Лидия Чуковская
В лаборатории редактора
Книга эта – не учебник по редактированию. Учебных задач я перед собой не ставлю, да и вряд ли овладению искусством в какой-либо степени может служить какой бы то ни было учебник. Задача книги иная: мне просто захотелось разобраться в опыте, накопленном мною и моими ближайшими товарищами, собрать и обобщить его, ввести читателя в круг тех мыслей, тех тревог и вопросов, на которые мне приходилось наталкиваться в течение трех десятилетий литературной работы.
Круг этот мною умышленно сужен, и я редко выхожу за его пределы. Приемы редактирования многообразны – я и не пытаюсь описать или хотя бы перечислить их все. Не желая «обнимать необъятное», я описываю и обобщаю в основном лишь тот опыт, который наблюдала непосредственно, в осуществлении которого сама принимала участие. Об иных навыках и приемах редакторской деятельности, об иной практике подробно пусть напишут другие. В литературной среде много толкуют о редакторской деятельности, однако в силу прочно укоренившейся традиции редко о ней пишут. И напрасно. Работе редактора, ответственной и сложной, пора стать предметом пристального, серьезного, разностороннего изучения.

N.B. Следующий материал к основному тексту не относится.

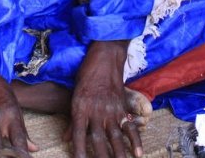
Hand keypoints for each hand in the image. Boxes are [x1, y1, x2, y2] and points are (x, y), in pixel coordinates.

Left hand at [67, 40, 143, 157]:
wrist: (104, 56)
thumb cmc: (86, 74)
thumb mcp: (74, 95)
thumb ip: (72, 119)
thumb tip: (66, 138)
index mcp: (80, 108)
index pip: (78, 135)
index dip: (78, 151)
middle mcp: (96, 111)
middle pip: (97, 140)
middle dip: (101, 157)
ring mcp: (110, 110)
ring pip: (115, 138)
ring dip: (119, 154)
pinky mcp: (122, 107)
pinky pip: (130, 127)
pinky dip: (135, 141)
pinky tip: (139, 154)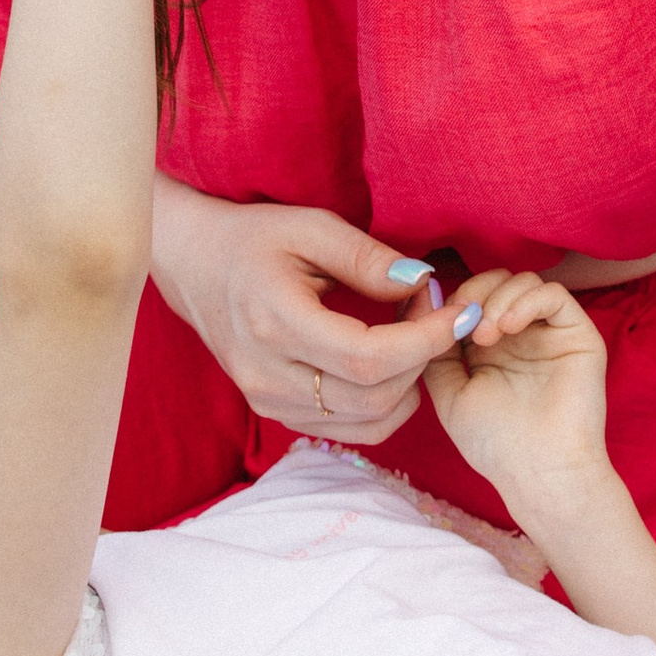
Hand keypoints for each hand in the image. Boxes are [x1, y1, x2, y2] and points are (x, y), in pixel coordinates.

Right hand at [149, 184, 460, 443]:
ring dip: (409, 383)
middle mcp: (268, 375)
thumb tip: (421, 284)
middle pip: (373, 396)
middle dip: (422, 357)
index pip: (367, 359)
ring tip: (413, 333)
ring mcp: (268, 402)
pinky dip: (385, 402)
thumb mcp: (311, 227)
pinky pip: (350, 428)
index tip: (459, 312)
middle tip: (433, 310)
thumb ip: (367, 258)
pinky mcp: (276, 413)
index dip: (425, 341)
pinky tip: (390, 361)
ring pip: (367, 421)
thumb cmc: (254, 239)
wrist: (196, 266)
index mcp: (274, 323)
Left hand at [422, 271, 611, 516]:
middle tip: (462, 323)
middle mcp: (520, 334)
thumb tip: (431, 304)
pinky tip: (508, 327)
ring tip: (484, 336)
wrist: (538, 472)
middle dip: (473, 292)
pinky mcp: (577, 334)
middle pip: (496, 281)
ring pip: (524, 281)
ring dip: (497, 299)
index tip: (434, 318)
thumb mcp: (449, 393)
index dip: (453, 299)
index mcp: (488, 346)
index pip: (471, 297)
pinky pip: (554, 294)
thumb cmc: (495, 443)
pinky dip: (526, 301)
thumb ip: (437, 350)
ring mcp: (549, 332)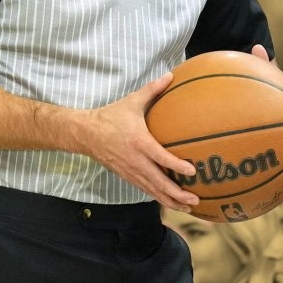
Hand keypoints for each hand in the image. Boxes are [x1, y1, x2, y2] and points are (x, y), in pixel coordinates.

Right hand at [79, 73, 199, 211]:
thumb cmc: (110, 117)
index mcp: (139, 142)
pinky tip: (170, 202)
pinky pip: (145, 189)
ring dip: (171, 200)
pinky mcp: (126, 176)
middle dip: (178, 194)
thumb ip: (152, 90)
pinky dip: (159, 197)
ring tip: (188, 208)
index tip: (193, 171)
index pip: (161, 157)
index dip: (177, 166)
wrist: (86, 133)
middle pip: (159, 182)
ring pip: (153, 190)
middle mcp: (136, 160)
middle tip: (196, 199)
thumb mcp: (131, 102)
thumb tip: (170, 75)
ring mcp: (130, 171)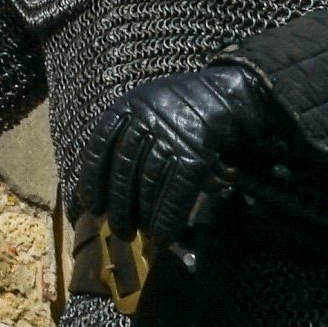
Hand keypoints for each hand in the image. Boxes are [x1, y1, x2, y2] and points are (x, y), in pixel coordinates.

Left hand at [73, 65, 285, 253]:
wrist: (235, 91)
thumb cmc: (188, 106)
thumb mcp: (150, 108)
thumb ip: (129, 136)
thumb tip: (104, 188)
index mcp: (129, 104)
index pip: (100, 146)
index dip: (92, 179)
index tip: (92, 207)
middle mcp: (146, 116)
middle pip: (123, 168)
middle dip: (118, 205)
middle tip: (119, 230)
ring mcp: (172, 132)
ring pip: (148, 182)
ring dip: (142, 214)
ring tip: (138, 235)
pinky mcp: (197, 149)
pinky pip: (177, 189)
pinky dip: (169, 215)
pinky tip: (163, 235)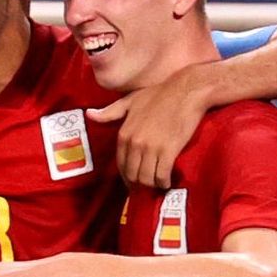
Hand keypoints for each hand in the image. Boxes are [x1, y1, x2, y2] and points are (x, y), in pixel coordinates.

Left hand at [87, 64, 209, 188]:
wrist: (186, 90)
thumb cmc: (159, 94)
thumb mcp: (130, 101)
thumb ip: (110, 112)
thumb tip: (89, 114)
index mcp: (124, 133)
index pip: (121, 163)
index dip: (126, 176)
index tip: (132, 182)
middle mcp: (134, 143)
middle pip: (132, 174)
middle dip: (138, 184)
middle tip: (146, 186)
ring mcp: (151, 148)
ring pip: (146, 178)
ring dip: (152, 185)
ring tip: (157, 184)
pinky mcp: (168, 151)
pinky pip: (161, 175)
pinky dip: (164, 182)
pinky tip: (167, 182)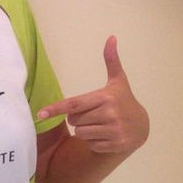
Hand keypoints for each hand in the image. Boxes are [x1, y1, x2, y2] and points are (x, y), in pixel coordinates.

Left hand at [37, 36, 148, 154]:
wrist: (142, 126)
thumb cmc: (123, 100)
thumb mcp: (118, 81)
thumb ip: (111, 60)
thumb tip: (111, 37)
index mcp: (106, 98)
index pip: (74, 104)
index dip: (56, 109)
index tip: (40, 113)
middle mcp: (109, 115)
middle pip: (74, 120)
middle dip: (77, 118)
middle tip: (92, 113)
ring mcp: (113, 131)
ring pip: (80, 133)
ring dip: (84, 130)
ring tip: (99, 124)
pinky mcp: (114, 145)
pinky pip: (89, 144)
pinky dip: (93, 141)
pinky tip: (105, 134)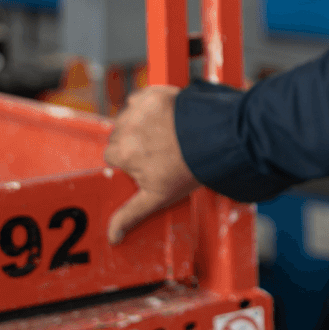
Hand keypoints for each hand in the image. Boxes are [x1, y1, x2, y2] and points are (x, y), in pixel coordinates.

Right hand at [103, 85, 200, 243]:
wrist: (217, 140)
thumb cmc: (189, 168)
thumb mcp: (157, 197)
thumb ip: (130, 214)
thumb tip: (112, 236)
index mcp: (121, 152)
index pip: (114, 156)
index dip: (132, 161)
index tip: (149, 163)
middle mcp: (125, 127)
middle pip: (121, 135)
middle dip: (136, 142)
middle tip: (162, 149)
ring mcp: (139, 108)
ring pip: (131, 117)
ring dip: (143, 123)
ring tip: (168, 135)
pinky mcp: (154, 93)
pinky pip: (143, 99)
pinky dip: (152, 107)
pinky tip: (169, 119)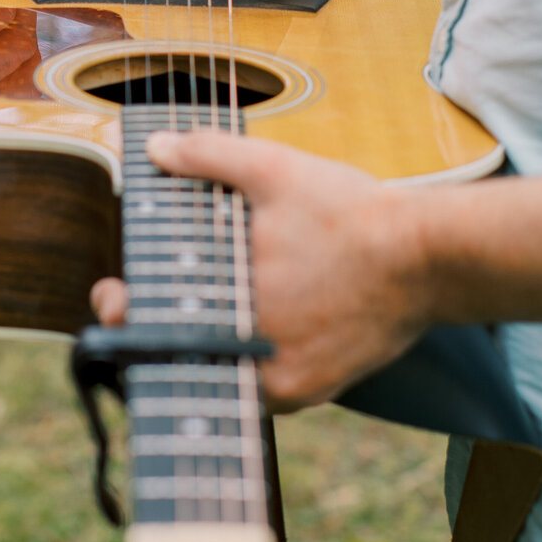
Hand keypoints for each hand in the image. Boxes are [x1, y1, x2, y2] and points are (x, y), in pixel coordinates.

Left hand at [90, 132, 431, 409]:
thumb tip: (155, 150)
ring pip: (219, 378)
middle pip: (178, 357)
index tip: (113, 292)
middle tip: (139, 301)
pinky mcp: (312, 391)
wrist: (428, 259)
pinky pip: (259, 390)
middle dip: (154, 326)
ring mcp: (281, 380)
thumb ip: (209, 158)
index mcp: (227, 304)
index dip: (120, 310)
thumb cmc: (350, 214)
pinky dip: (245, 366)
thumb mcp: (276, 169)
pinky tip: (240, 337)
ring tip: (197, 315)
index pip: (145, 327)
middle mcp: (250, 356)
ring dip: (202, 351)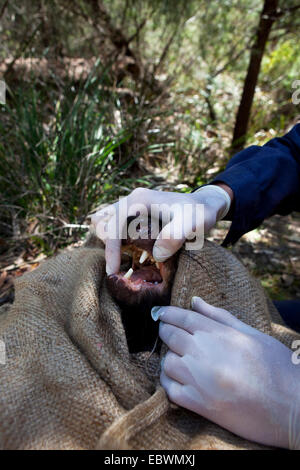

Редактируя художественное произведение, советский редактор помнит, что задачи идеологические решаются в этой области художественными средствами; вот почему в этой книге нет глав, специально посвященных задачам идеологическим: демонстрируя поправки и советы редактора, я нигде не разлучаю работу над образами, языком, стилем с работой идейной, а пытаюсь показать идеологию и художество в живом единстве. При этом я, разумеется, имею в виду, что рукописи идейно чуждые остаются за пределами редакторского портфеля.
В книге много цитат. Я в изобилии цитирую высказывания мастеров искусства и привожу, для иллюстрации, длинные отрывки из прозы классической и современной. Изобилие сознательное. Книга о редакторском труде не может не быть в известной мере и книгой о труде писателя – я нарочно пользуюсь каждым случаем, чтобы привести суждения мастеров [1]. Характерные же примеры из рукописных текстов самого разного качества я привожу для того, чтобы читатель не был обречен брать мои суждения и оценки на веру, а работал бы вместе со мной, идя с моей мыслью шаг в шаг, принимая или отвергая ее.
Февраль 1960
Глава первая
Новооткрытая сила
Двадцать четвертого сентября 1890 года Владимир Галактионович Короленко записал у себя в дневнике:
«Опять самородок и опять – неудачник! Господи, сколько этих бедных русских самородков, и как они несчастны! Пока я читал его стихи, он страстным, каким-то жгучим взглядом впился в мое лицо. Мой отзыв оказался не особенно благоприятным. Несмотря на то, что он начал с заявления, что сам он считает свои стихи никуда не годными (все они так начинают), – он все-таки страстно опровергал все мои указания.
– А все-таки, – закончил он с горечью, – от кочегара до этого – дорожка дальняя… Пробейтесь-ка…
Да, трагическая судьба! Чувствовать в себе такой запас сил, который других выносит далеко и высоко, и знать, что всех его усилий хватило лишь затем, чтобы пробиться от кочегара – до плохого стихотворца. И лишь оттого, что обстоятельства сложились неблагоприятно. Сила таланта ушла на борьбу с безграмотностью, на то, что другим дается еще в детстве, без усилий, готовым» [2].
«Да, трагическая судьба!» Глубоко понимал трагизм подобных судеб и М. Горький. В 1911 году он задумал организовать «Общество для помощи писателям-самоучкам». («Имею в виду помощь, главным образом, моральную» [3], – разъяснял он.) «Я корплю над этим делом более десяти лет, – писал он одному из своих корреспондентов, – и – поверьте – на моих глазах погасло много светлых душ, которые обещали разгореться очень ярко и красиво. И погасли они лишь потому, что вовремя никто не помог, не поддержал. В бедной нашей стране надо беречь людей – не правда ли? Побережемте. Да и хороши люди, стоят больших забот» [4].
Горький на себе испытал, как труден путь самоучки, как важно, чтобы человека, собственными силами пробивающегося к знанию и к искусству, вовремя поберегли, поддержали. Всю жизнь помнил он свою встречу с Короленко – тот день, когда сам он, тогда еще безвестный и неумелый, попал в умные, твердые, добрые, надежные руки.
«Он очень много сделал для меня, многое указал, многому научил» [5], – говорил впоследствии Алексей Максимович.